**WHAT THE EXERCISE ASKS**
All lines from the beginning of the listing through the line with "(3,3'-diaminobenzidine) immunohistochemical staining" are to be copied word for word; the pictures are not.

**DATASET EXTRACT**
===============

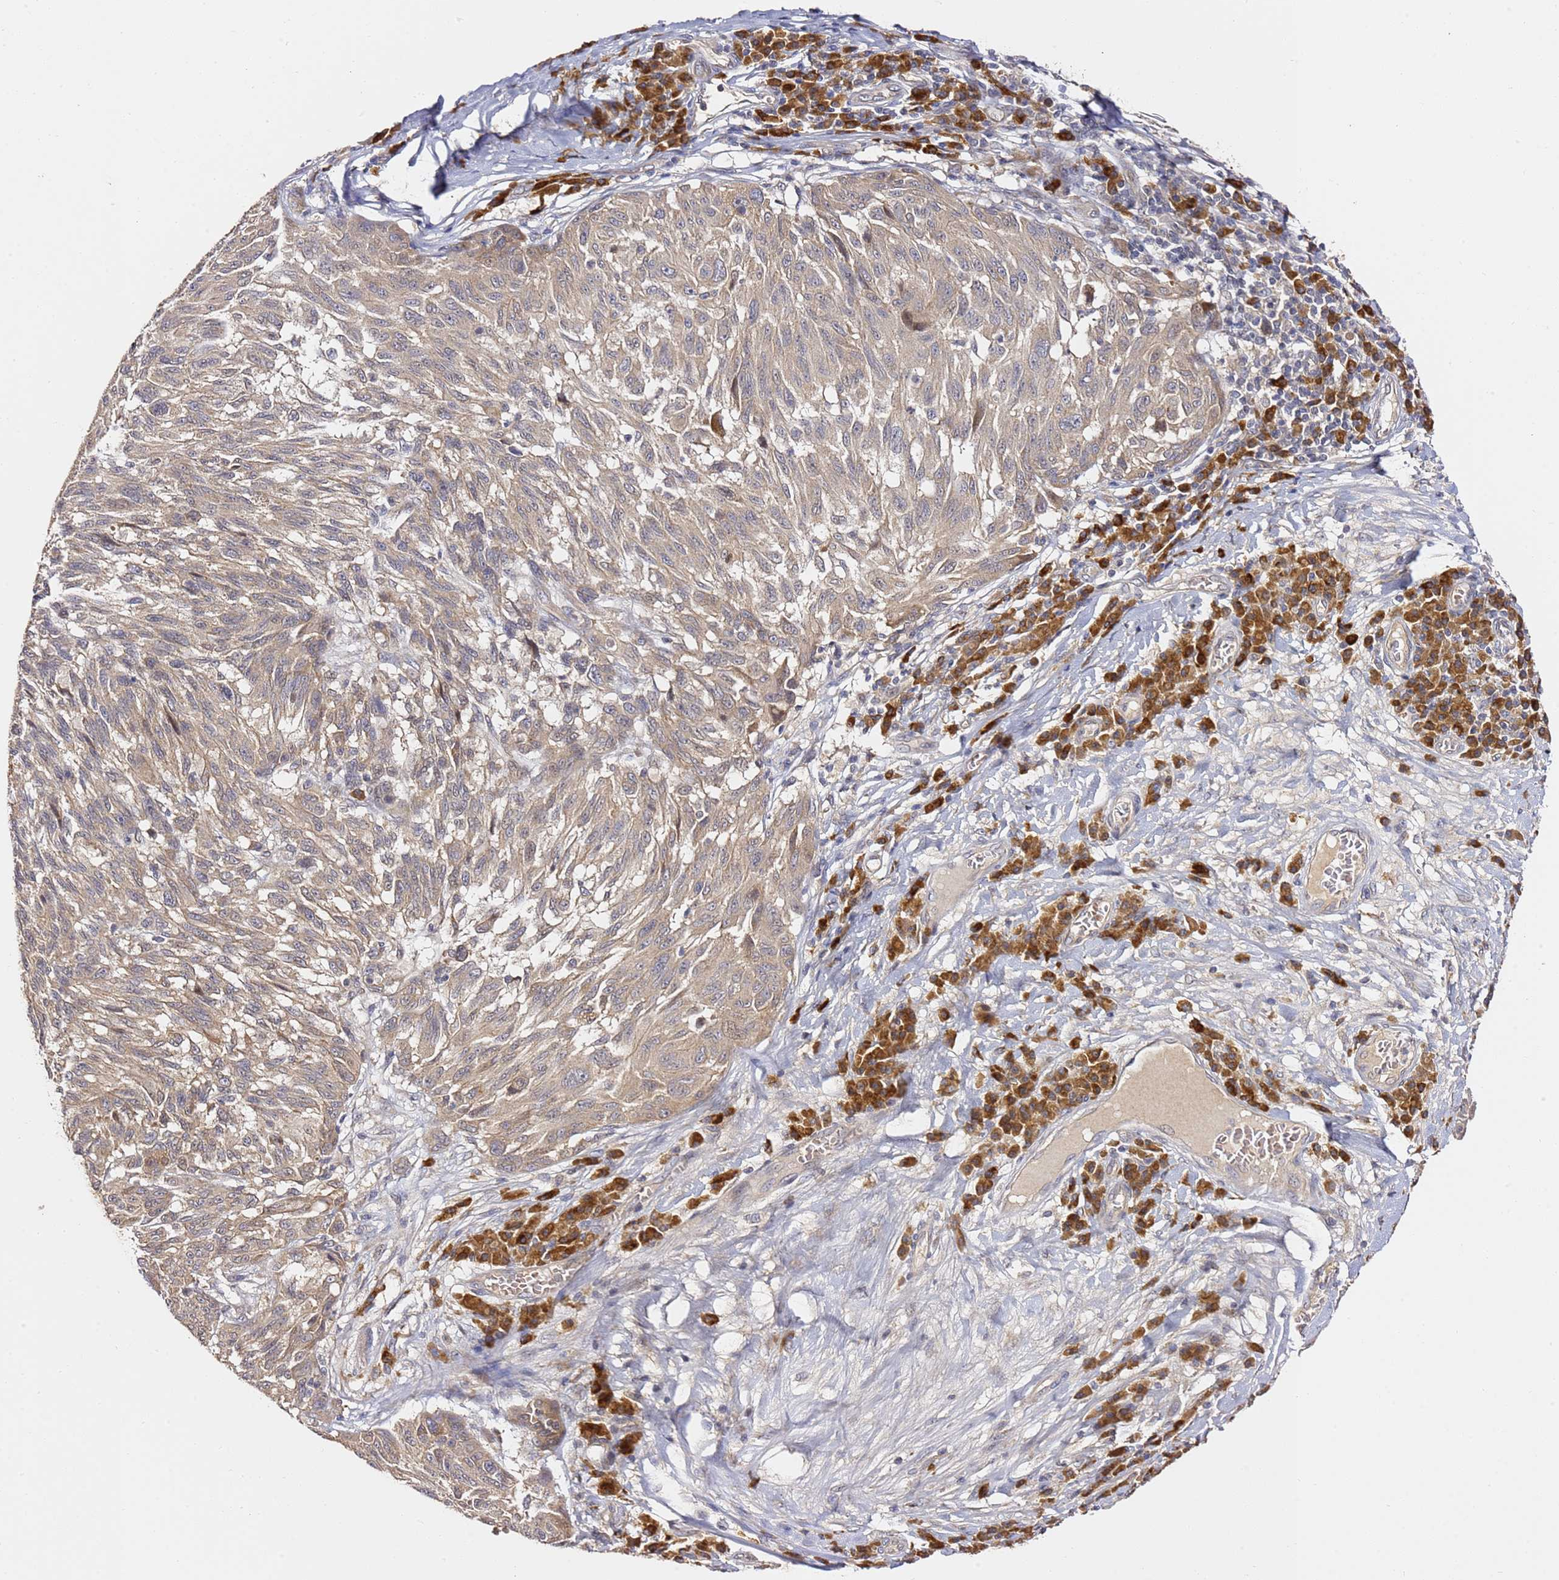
{"staining": {"intensity": "weak", "quantity": "<25%", "location": "cytoplasmic/membranous"}, "tissue": "melanoma", "cell_type": "Tumor cells", "image_type": "cancer", "snomed": [{"axis": "morphology", "description": "Malignant melanoma, NOS"}, {"axis": "topography", "description": "Skin"}], "caption": "Tumor cells are negative for protein expression in human melanoma.", "gene": "OSBPL2", "patient": {"sex": "male", "age": 53}}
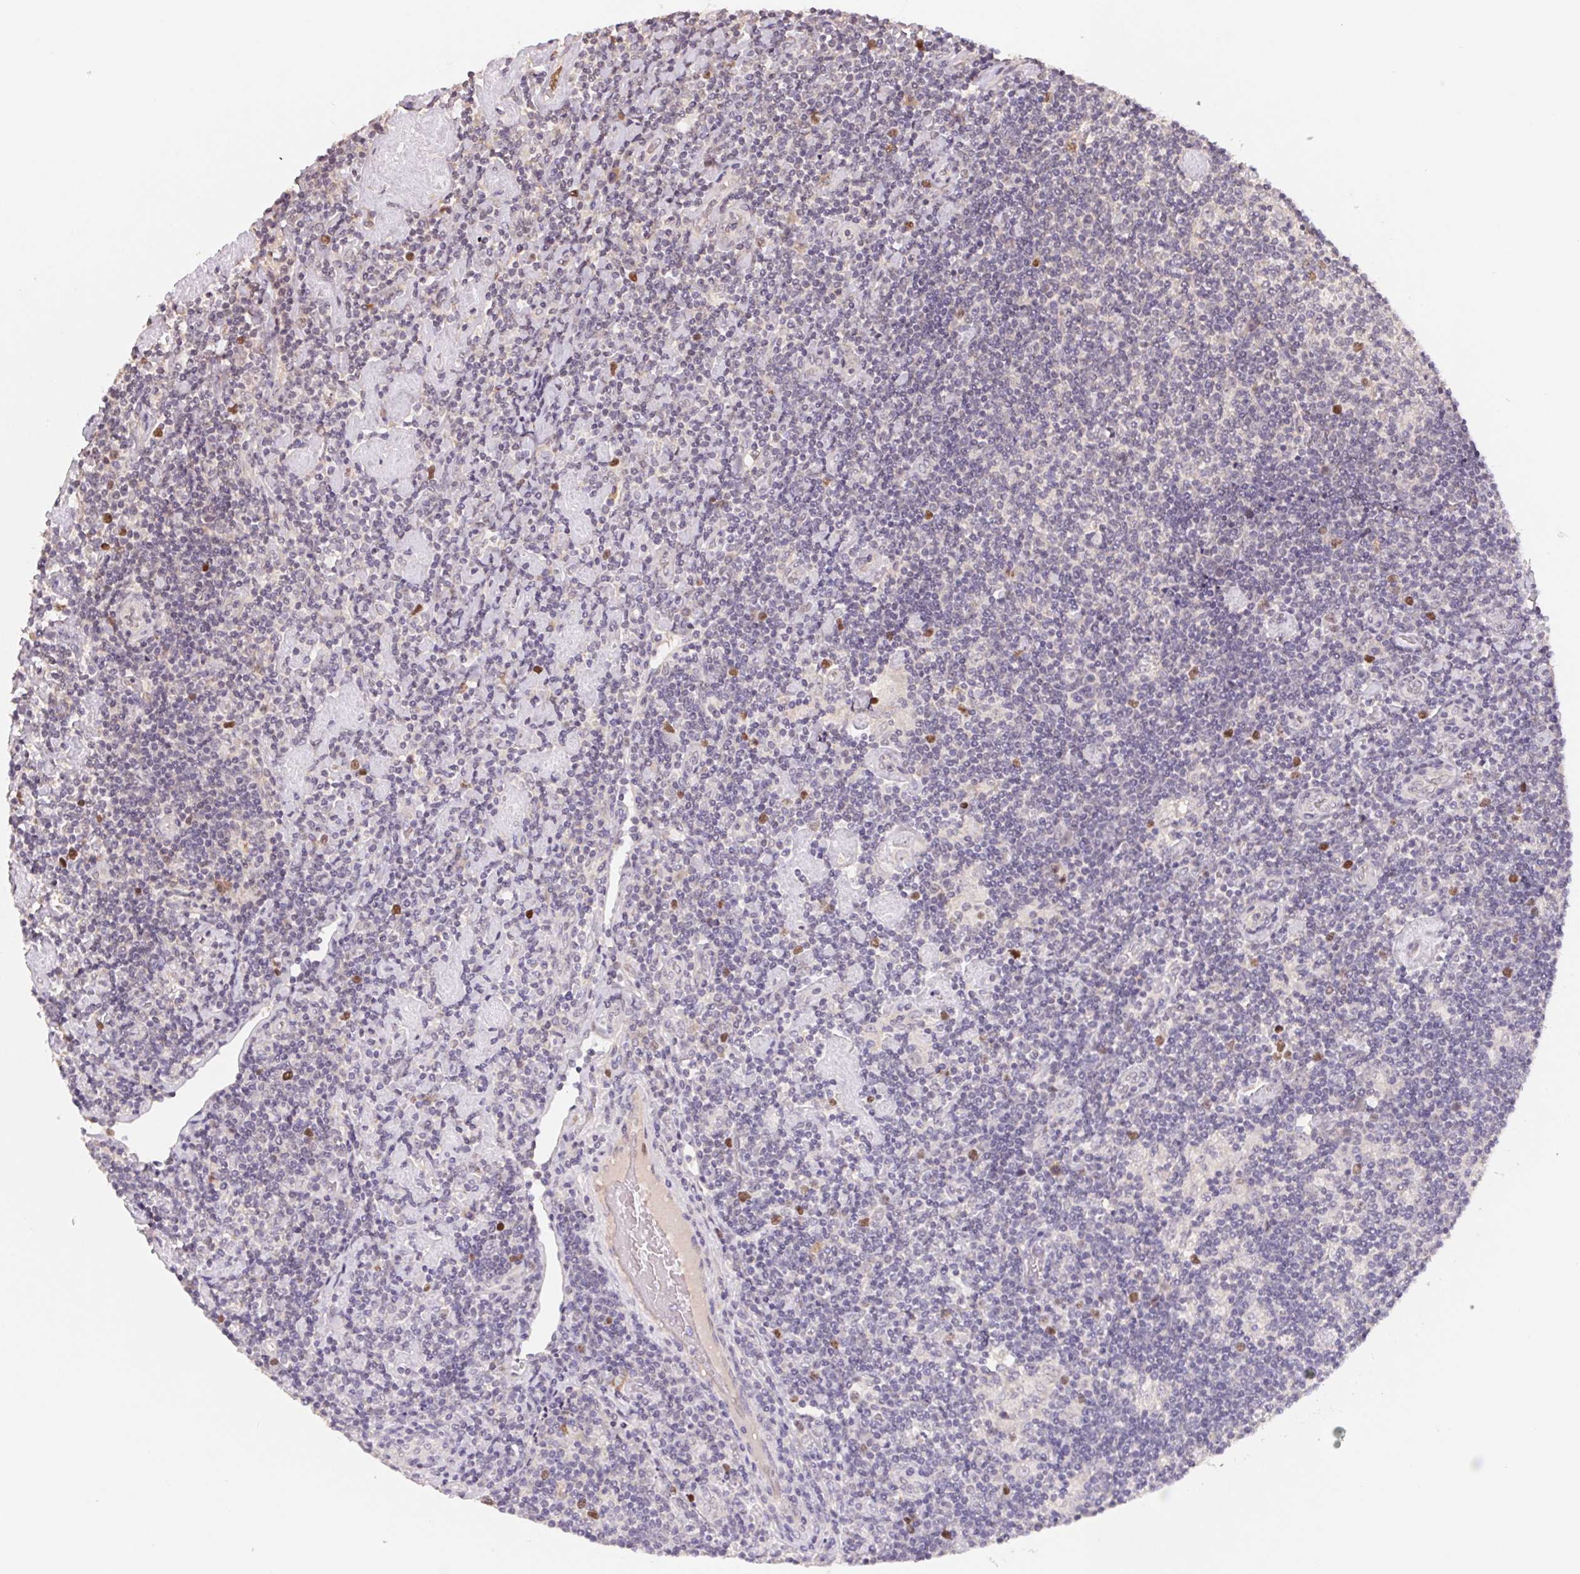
{"staining": {"intensity": "negative", "quantity": "none", "location": "none"}, "tissue": "lymphoma", "cell_type": "Tumor cells", "image_type": "cancer", "snomed": [{"axis": "morphology", "description": "Hodgkin's disease, NOS"}, {"axis": "topography", "description": "Lymph node"}], "caption": "DAB (3,3'-diaminobenzidine) immunohistochemical staining of human Hodgkin's disease demonstrates no significant positivity in tumor cells. Brightfield microscopy of IHC stained with DAB (3,3'-diaminobenzidine) (brown) and hematoxylin (blue), captured at high magnification.", "gene": "KIFC1", "patient": {"sex": "male", "age": 40}}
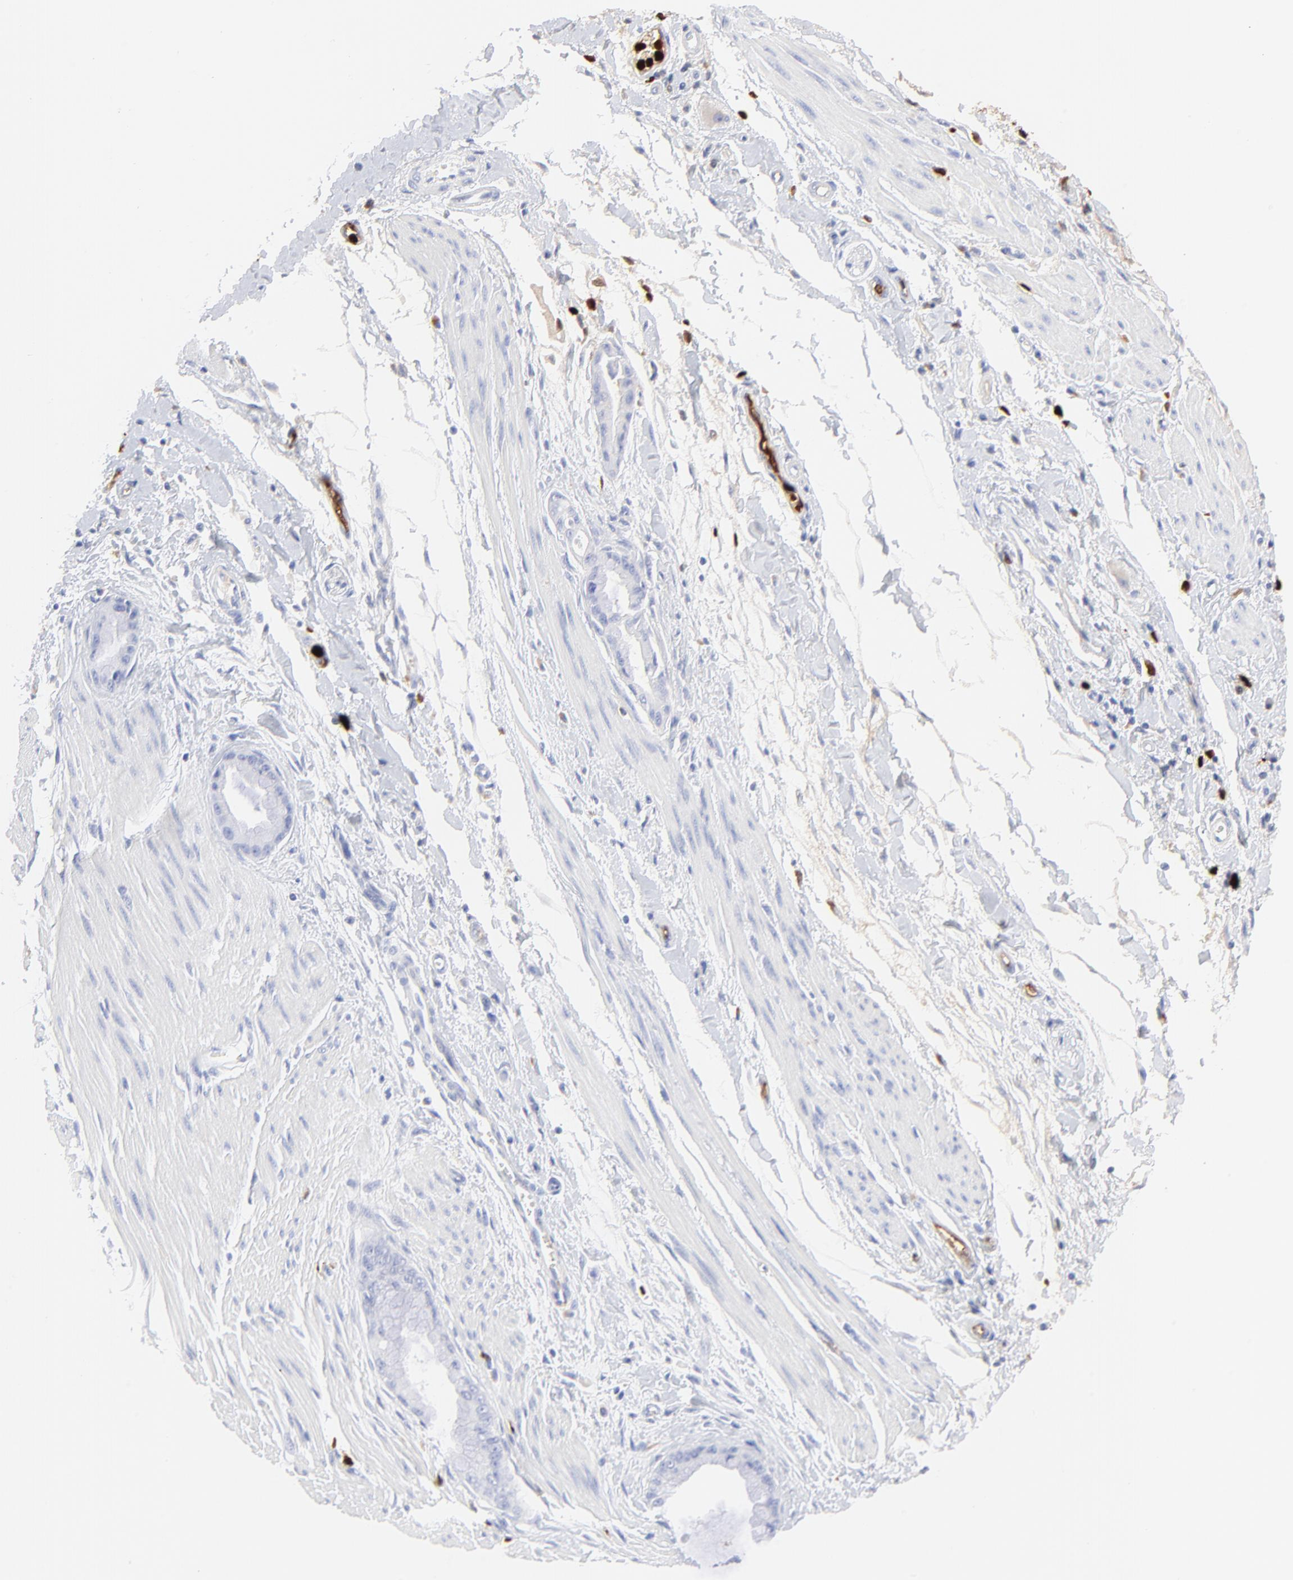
{"staining": {"intensity": "negative", "quantity": "none", "location": "none"}, "tissue": "pancreatic cancer", "cell_type": "Tumor cells", "image_type": "cancer", "snomed": [{"axis": "morphology", "description": "Adenocarcinoma, NOS"}, {"axis": "topography", "description": "Pancreas"}], "caption": "The immunohistochemistry (IHC) micrograph has no significant staining in tumor cells of adenocarcinoma (pancreatic) tissue.", "gene": "S100A12", "patient": {"sex": "male", "age": 59}}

===============

**SOLUTION TO THIS TASK**
{"staining": {"intensity": "weak", "quantity": "<25%", "location": "cytoplasmic/membranous"}, "tissue": "melanoma", "cell_type": "Tumor cells", "image_type": "cancer", "snomed": [{"axis": "morphology", "description": "Malignant melanoma, NOS"}, {"axis": "topography", "description": "Skin"}], "caption": "Tumor cells are negative for protein expression in human melanoma.", "gene": "OSBPL2", "patient": {"sex": "male", "age": 53}}
{"staining": {"intensity": "negative", "quantity": "none", "location": "none"}, "tissue": "lymphoma", "cell_type": "Tumor cells", "image_type": "cancer", "snomed": [{"axis": "morphology", "description": "Hodgkin's disease, NOS"}, {"axis": "topography", "description": "Lymph node"}], "caption": "DAB (3,3'-diaminobenzidine) immunohistochemical staining of human Hodgkin's disease demonstrates no significant positivity in tumor cells. Brightfield microscopy of IHC stained with DAB (3,3'-diaminobenzidine) (brown) and hematoxylin (blue), captured at high magnification.", "gene": "KIFC1", "patient": {"sex": "male", "age": 40}}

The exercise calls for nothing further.